→ Work request
Reproduce exactly the line that contains "right front paw: (218, 717)" and all lines that follow it in the records below, ending with the last one.

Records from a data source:
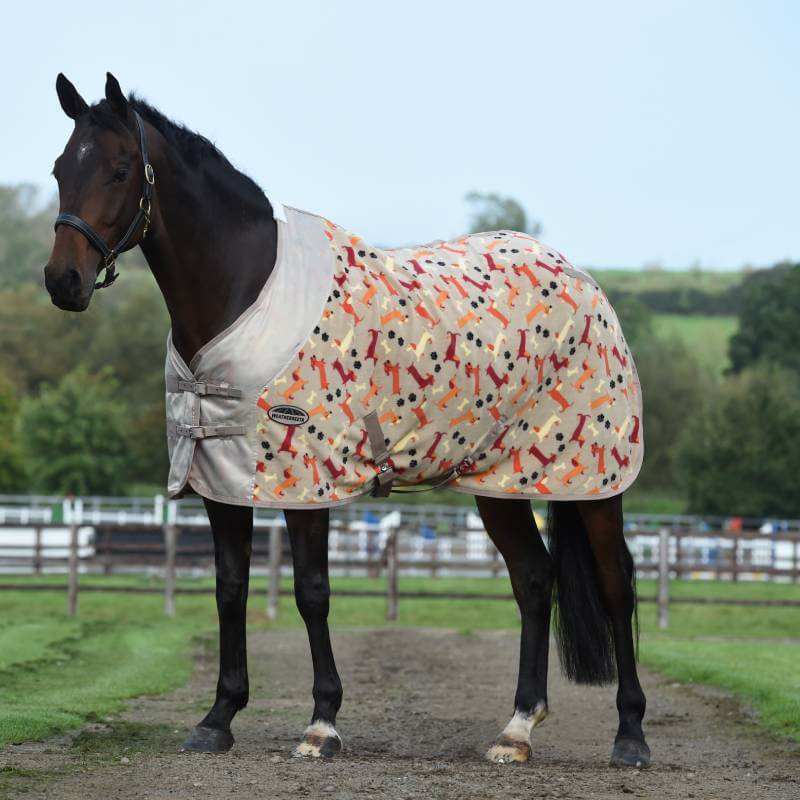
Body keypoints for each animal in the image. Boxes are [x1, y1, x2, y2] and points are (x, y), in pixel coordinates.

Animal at [43, 73, 650, 768]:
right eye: (60, 168)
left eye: (119, 170)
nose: (62, 281)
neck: (244, 287)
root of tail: (583, 280)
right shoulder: (221, 479)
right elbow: (230, 588)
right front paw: (218, 717)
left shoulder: (307, 482)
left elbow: (311, 591)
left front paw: (322, 723)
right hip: (501, 483)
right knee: (533, 578)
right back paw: (516, 730)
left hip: (594, 482)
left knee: (616, 584)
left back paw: (630, 735)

→ Response
right front paw: (218, 717)
left shoulder: (307, 482)
left elbow: (311, 591)
left front paw: (322, 723)
right hip: (501, 483)
right knee: (533, 578)
right back paw: (516, 730)
left hip: (594, 482)
left knee: (616, 584)
left back paw: (630, 735)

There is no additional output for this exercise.